Thank you!:smile:MrWibble said:I wrote a nice long reply to this and then the board ate it... bah.
Anyway, we're probably all agreed that HDR = "High Dynamic Range", but as far as I am aware, there is no standard definition of how dynamic your range has to be to qualify. Does it have to be 16 bit? Does Nao's technique qualify? Do we need floats?
Also, there is no clear definition of which bits of the rendering need to use HDR for us to be able to say "we're using HDR". Textures? Shaders? Compositing? My monitor?
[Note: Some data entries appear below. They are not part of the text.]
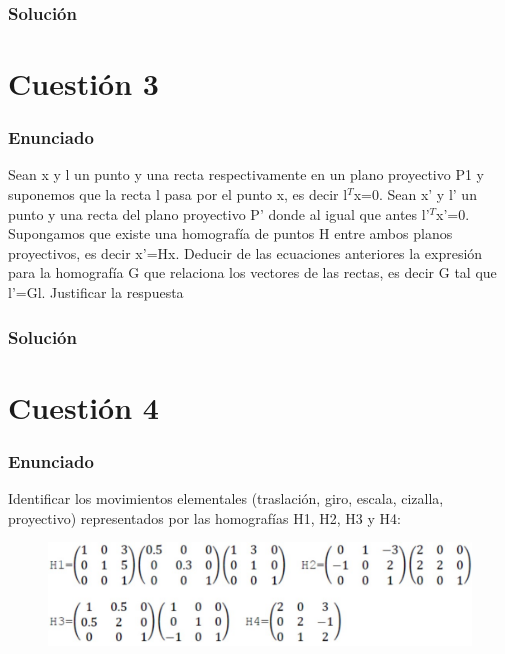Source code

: \subsubsection{Solución}




\section{Cuestión 3}

\subsubsection{Enunciado}

Sean x y l un punto y una recta respectivamente en un plano proyectivo P1 y suponemos que la recta l pasa por el punto x, es decir l$^{T}$x=0. Sean x' y l' un punto y una recta del plano proyectivo P' donde al igual que antes l'$^{T}$x'=0.
Supongamos que existe una homografía de puntos H entre ambos planos proyectivos, es decir x'=Hx. Deducir de las ecuaciones anteriores la expresión para la homografía G que relaciona los vectores de las rectas, es decir G tal que l'=Gl. Justificar la respuesta


\subsubsection{Solución}


\section{Cuestión 4}

\subsubsection{Enunciado}

Identificar los movimientos elementales (traslación, giro, escala, cizalla, proyectivo) representados por las homografías H1, H2, H3 y H4:

\begin{figure}[H]
\centering
\includegraphics[width=1\linewidth]{Screenshot_1}
\label{fig:screenshot1}
\end{figure}


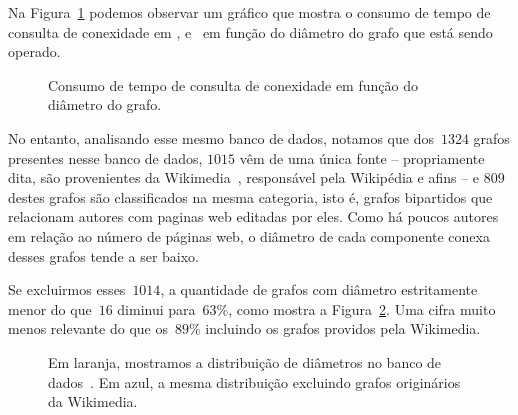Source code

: Na Figura~\ref{fig:sensibilidade-diametro} podemos observar um gráfico que mostra o consumo de tempo de consulta de conexidade em \HK{}, \HDT{} e~\CLHB{} em função do diâmetro do grafo que está sendo operado.

\begin{figure}
\caption{Consumo de tempo de consulta de conexidade em função do diâmetro do grafo.}
\label{fig:sensibilidade-diametro}
\end{figure}

No entanto, analisando esse mesmo banco de dados, notamos que dos~$1324$ grafos presentes nesse banco de dados, $1015$ vêm de uma única fonte -- 
propriamente dita, são provenientes da Wikimedia~\cite{wikimedia}, responsável pela Wikipédia e afins -- 
e $809$ destes grafos são classificados na mesma categoria, isto é, grafos bipartidos que relacionam autores com paginas web editadas por eles. Como há poucos autores em relação ao número de páginas web, o diâmetro de cada componente conexa desses grafos tende a ser baixo.

Se excluirmos esses~$1014$, a quantidade de grafos com diâmetro estritamente menor do que~$16$ diminui para~$63\%$, como mostra a Figura~\ref{fig:distdiametro}.
Uma cifra muito menos relevante do que os~$89\%$ incluindo os grafos providos pela Wikimedia.

\begin{figure}
\begin{center}
\caption{Em laranja, mostramos a distribuição de diâmetros no banco de dados~\cite{KONECT}. Em azul, a mesma distribuição excluindo grafos originários da Wikimedia.}
\label{fig:distdiametro}
\end{center}
\end{figure}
If we use a GPU manufacturers marketing department, they'd probably say "HDR throughout the whole pipeline" - which is all very nice, but probably unnecessary and not actually that helpful a definition anyway. SotC certainly doesn't do this - the PS2 would certainly struggle to implement HDR at this level, being based around decidedly non-HDR friendly hardware. And until we get new HDR monitors, all HDR solutions will need to map down to a decidedly non-HDR output format anyway.
However in the real world I feel we can be more pragmatic and assume that HDR need only be used in part of the rendering to give a significant advantage to the quality of the output. In this case, SotC certainly *is* using HDR, as it composes the final image from several other images using varied exposure levels along with a kind of tone-mapping and bloom effect. It's not used with the ease or overall ability that a modern GPU could do it, but it's still making use of a higher dynamic range of brightness to produce the image.
HDR is IMHO hyped with justification. It's a significant improvement in the way we render images and will result in far more subtle and "real" looking images, as well as opening up a host of interesting special effects and such-like. Sadly at the moment all it's being used for is over-bright lighting and blurry light-sources. Just as soon as people get bored of that, I think we'll start seeing it's potential be realised.
But you have to remember, SotC's art style is probably the best in any game for HDR.